== Teks yang Ditampilkan

Dokter Ika juga menjelaskan secara detail tentang bahaya IUD yang sudah melewati masa pemakaian.
“Jadi, kalau di atas itu dan tidak dilepas, bisa mengakibatkan keluhan nyeri perut, kemudian mengakibatkan peradangan kronis, bisa mengakibatkan yang namanya infeksi. Dan kalau memang ternyata sudah lama infeksi itu bisa menimbulkan berbagai macam keluhan, termasuk nyeri sendi, nyeri pada perut, kemudian bisa mengakibatkan keluhan mual, muntah, dan terakhir bisa berakibat sepsis,” jelas dokter Ika.
Selain itu, dokter Ika juga menambahkan, dalam kasus yang lebih berat, infeksi yang terjadi bisa berkembang menjadi sepsis, yaitu infeksi berat dan termasuk dalam kondisi darurat medis yang mengancam jiwa.
Bahkan jika Mama tidak merasakan keluhan apa pun, bukan berarti IUD bisa dibiarkan begitu saja. Pemeriksaan rutin tetap penting untuk memastikan kondisinya masih aman dan berfungsi dengan baik.
Kasus IUD yang tidak diganti sejak tahun 1983 ini menjadi pengingat bagi Mama untuk lebih memperhatikan masa pemakaian alat kontrasepsi. Idealnya, IUD diperbarui setiap 5 sampai 10 tahun agar tetap aman dan tidak menimbulkan komplikasi.
Rutin kontrol ke dokter bisa membantu memastikan KB tetap efektif dan sehat untuk tubuh mama.

====

#### Soal dan Tugas:
1/ Salin persis bagian teks tentang IUD mulai dari "Selain itu, dokter" sampai dengan "berfungsi dengan baik.".
2/ Jawablah pertanyaan berikut berdasarkan teks tentang IUD.
(a) Sejak tahun berapa IUD dalam kasus yang disebutkan tidak diganti?
(b) Idealnya, IUD diperbarui setiap berapa tahun?
(c) Apa yang dimaksud dengan sepsis menurut teks?
3/ Jelaskan dalam satu sampai tiga kalimat mengapa pemeriksaan rutin tetap penting menurut teks tentang IUD, meskipun tidak ada keluhan apa pun.
Baris-baris data di bawah ini tidak diperlukan sama sekali.

== Data yang Dikaji

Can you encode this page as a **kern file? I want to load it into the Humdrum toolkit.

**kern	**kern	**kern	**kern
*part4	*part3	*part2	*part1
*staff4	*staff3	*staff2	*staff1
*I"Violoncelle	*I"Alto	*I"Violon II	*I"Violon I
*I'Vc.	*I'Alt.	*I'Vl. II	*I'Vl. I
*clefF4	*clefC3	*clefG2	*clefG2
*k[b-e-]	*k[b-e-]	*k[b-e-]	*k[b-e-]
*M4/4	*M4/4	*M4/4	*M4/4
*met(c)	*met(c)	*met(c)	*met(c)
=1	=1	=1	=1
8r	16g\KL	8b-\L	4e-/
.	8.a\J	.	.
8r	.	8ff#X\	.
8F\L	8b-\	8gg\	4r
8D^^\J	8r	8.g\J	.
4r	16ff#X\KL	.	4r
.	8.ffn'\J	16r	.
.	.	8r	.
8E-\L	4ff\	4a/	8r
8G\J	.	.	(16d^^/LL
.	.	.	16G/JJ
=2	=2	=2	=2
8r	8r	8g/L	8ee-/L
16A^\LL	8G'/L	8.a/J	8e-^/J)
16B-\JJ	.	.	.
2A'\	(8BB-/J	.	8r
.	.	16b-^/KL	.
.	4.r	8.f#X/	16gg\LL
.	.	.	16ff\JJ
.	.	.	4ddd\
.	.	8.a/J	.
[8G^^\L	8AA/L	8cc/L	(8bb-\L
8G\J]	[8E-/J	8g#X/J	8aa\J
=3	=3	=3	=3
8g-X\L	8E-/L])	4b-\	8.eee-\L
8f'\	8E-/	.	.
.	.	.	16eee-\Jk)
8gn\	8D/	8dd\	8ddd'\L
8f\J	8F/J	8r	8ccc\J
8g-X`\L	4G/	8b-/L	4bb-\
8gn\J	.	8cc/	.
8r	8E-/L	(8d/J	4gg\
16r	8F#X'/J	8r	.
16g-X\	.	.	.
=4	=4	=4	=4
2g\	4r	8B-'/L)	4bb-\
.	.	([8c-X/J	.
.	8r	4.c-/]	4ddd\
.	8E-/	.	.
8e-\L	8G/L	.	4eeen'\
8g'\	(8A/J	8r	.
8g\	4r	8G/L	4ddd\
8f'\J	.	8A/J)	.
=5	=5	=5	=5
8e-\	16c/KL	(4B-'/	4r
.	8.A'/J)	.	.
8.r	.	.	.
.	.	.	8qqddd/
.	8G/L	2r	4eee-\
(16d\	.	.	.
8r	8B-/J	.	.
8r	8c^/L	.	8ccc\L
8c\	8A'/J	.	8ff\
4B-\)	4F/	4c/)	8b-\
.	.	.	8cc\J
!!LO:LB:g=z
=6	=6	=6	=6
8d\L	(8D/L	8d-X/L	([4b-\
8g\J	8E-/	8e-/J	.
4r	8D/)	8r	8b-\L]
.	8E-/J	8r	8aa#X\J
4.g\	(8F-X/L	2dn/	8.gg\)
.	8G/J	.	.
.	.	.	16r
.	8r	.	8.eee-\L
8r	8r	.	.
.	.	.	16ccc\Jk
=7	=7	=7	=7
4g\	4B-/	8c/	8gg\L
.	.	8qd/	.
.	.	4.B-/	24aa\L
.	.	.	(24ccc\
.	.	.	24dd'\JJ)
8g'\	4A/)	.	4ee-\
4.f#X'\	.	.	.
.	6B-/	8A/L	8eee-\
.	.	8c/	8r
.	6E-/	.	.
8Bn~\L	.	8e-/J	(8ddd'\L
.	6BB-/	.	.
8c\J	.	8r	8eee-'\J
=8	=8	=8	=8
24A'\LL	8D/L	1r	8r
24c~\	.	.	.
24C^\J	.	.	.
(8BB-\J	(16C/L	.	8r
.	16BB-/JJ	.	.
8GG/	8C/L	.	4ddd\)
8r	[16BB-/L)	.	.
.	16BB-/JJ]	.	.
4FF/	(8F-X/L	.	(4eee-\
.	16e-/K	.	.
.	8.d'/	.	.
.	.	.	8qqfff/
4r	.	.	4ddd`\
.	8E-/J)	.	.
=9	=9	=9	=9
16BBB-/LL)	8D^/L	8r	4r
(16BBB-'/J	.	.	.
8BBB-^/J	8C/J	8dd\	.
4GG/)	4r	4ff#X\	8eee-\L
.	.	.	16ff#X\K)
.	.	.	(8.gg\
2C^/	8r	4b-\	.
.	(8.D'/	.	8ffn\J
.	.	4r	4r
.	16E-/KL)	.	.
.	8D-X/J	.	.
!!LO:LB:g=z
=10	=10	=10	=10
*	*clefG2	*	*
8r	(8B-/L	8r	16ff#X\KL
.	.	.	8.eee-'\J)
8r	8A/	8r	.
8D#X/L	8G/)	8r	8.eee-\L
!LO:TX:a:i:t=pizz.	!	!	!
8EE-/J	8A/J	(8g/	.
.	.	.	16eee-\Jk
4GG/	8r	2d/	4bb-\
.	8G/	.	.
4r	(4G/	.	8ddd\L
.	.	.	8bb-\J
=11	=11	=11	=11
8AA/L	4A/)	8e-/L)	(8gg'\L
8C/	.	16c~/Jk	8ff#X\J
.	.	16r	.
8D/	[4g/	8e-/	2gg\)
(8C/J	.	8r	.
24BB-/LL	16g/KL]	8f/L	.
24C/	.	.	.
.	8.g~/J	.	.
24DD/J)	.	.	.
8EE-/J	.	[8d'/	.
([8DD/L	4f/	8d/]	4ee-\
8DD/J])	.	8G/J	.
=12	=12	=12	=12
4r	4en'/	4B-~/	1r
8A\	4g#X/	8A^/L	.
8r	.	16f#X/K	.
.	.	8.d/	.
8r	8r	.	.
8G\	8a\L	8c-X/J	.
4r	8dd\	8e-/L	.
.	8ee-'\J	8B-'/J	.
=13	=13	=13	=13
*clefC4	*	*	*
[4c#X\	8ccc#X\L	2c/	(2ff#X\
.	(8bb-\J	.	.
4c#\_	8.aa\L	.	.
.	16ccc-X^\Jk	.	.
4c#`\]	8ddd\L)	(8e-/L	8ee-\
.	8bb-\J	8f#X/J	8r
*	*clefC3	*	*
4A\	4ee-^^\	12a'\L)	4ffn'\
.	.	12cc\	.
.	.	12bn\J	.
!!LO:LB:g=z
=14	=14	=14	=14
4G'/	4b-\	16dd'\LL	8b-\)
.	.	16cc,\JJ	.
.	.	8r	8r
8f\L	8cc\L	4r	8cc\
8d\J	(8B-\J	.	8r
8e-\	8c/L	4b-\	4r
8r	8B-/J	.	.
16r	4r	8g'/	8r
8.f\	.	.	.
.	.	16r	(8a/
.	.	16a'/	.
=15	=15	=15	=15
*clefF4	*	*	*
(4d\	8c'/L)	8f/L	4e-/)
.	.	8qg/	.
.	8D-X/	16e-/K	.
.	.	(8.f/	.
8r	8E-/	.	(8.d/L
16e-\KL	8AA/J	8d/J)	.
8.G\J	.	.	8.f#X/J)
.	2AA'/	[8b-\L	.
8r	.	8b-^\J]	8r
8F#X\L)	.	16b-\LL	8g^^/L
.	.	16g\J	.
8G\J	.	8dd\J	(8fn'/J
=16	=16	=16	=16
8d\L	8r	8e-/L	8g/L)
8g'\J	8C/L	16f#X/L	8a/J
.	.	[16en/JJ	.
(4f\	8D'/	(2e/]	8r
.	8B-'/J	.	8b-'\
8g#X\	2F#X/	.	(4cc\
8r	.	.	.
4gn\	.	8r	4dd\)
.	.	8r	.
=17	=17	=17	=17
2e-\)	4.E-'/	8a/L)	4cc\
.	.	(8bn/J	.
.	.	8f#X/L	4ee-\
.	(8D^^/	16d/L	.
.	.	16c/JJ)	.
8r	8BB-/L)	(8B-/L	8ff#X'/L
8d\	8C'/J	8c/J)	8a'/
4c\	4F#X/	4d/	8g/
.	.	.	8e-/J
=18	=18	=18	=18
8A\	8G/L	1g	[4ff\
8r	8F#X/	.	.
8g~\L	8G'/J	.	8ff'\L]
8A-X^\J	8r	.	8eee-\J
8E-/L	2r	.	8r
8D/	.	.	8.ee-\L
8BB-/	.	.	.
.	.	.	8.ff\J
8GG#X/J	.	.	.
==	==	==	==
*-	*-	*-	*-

====

#### Kunci Jawaban:
1/
Selain itu, dokter Ika juga menambahkan, dalam kasus yang lebih berat, infeksi yang terjadi bisa berkembang menjadi sepsis, yaitu infeksi berat dan termasuk dalam kondisi darurat medis yang mengancam jiwa.
Bahkan jika Mama tidak merasakan keluhan apa pun, bukan berarti IUD bisa dibiarkan begitu saja. Pemeriksaan rutin tetap penting untuk memastikan kondisinya masih aman dan berfungsi dengan baik.

2/
(a) Sejak tahun 1983.
(b) Setiap 5 sampai 10 tahun.
(c) Sepsis adalah infeksi berat dan termasuk kondisi darurat medis yang mengancam jiwa.

3/ Pemeriksaan rutin tetap penting untuk memastikan kondisi IUD masih aman dan berfungsi dengan baik. Tidak adanya keluhan bukan berarti IUD boleh dibiarkan begitu saja.